A análise da OCDE, publicada nesta quarta-feira (15), destaca que mais indivíduos estão vivendo por mais tempo, mas com doenças crônicas que diminuem a qualidade de vida e potencializam os custos com saúde. “As DNTs encurtam vidas, afetam a qualidade de vida das pessoas e reduzem sua capacidade de trabalho. Isso aumenta os gastos com saúde e reduz a produtividade dos trabalhadores e o retorno econômico,” pontua o estudo.
Prevenção é o caminho. O documento salienta que muitos dos impactos causados por doenças crônicas são evitáveis através de intervenções nos fatores de risco, promoção de diagnóstico precoce e tratamentos adequados. O investimento na prevenção se mostra mais benéfico social e economicamente do que o tratamento tardio, permitindo que países reduzam as taxas de condições como obesidade e tabagismo. Isso não só salva vidas, mas também alivia a pressão sobre os orçamentos de saúde.

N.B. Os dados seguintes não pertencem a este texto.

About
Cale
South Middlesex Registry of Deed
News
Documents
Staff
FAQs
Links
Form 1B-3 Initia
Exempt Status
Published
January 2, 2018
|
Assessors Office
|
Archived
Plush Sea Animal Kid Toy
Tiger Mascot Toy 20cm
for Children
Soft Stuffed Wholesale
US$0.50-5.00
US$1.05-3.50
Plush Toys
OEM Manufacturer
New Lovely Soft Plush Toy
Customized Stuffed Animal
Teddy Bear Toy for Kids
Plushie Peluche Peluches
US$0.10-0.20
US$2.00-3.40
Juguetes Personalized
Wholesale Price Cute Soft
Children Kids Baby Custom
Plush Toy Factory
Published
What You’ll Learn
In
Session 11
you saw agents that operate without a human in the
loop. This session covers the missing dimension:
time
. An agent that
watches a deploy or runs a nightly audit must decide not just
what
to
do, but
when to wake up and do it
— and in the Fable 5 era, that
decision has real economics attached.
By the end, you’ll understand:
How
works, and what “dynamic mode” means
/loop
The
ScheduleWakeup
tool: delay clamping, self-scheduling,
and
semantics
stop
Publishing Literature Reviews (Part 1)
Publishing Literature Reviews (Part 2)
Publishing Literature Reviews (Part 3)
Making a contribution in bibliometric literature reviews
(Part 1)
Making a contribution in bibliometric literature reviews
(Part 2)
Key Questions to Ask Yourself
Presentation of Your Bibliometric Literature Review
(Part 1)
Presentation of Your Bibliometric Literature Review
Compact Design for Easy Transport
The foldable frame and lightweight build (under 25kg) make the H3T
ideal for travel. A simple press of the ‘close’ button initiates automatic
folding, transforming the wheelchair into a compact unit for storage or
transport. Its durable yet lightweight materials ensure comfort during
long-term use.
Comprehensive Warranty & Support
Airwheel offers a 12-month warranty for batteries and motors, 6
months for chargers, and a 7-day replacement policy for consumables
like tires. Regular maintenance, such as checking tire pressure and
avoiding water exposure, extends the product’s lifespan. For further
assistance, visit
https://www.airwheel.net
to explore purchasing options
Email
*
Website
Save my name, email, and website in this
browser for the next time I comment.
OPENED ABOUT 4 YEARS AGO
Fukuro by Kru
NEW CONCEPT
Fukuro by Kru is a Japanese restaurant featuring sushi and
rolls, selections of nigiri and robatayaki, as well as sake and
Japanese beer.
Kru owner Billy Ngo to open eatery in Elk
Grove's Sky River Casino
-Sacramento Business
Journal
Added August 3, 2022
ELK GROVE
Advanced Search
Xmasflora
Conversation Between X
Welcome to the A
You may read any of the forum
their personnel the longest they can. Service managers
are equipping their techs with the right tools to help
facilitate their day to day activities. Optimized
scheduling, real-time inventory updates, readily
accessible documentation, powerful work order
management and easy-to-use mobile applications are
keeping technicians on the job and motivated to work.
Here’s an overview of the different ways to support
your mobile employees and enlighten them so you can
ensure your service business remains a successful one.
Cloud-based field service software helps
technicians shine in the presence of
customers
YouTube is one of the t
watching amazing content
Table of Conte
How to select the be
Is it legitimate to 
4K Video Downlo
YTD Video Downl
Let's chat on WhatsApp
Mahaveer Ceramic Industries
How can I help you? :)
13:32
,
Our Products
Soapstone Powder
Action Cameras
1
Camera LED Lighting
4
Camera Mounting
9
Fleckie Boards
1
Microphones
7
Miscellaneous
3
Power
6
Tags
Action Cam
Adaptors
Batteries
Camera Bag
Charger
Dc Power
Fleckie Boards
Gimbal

Números alarmantes. O relatório ainda revela que a prevalência de doenças como câncer e doenças pulmonares crônicas aumentou 36% e 49% entre 1990 e 2023. Em 2023, uma em cada dez pessoas nos países da OCDE tinha diabetes, e uma em cada oito vivia com doenças cardiovasculares. A OCDE aponta três fatores que contribuem para o aumento dessas doenças: piora nas taxas de risco de saúde, maior taxa de sobrevivência e o envelhecimento populacional. Isso indica que o número de novos casos de doenças crônicas deve crescer 31% entre 2026 e 2050, apenas devido ao envelhecimento da população.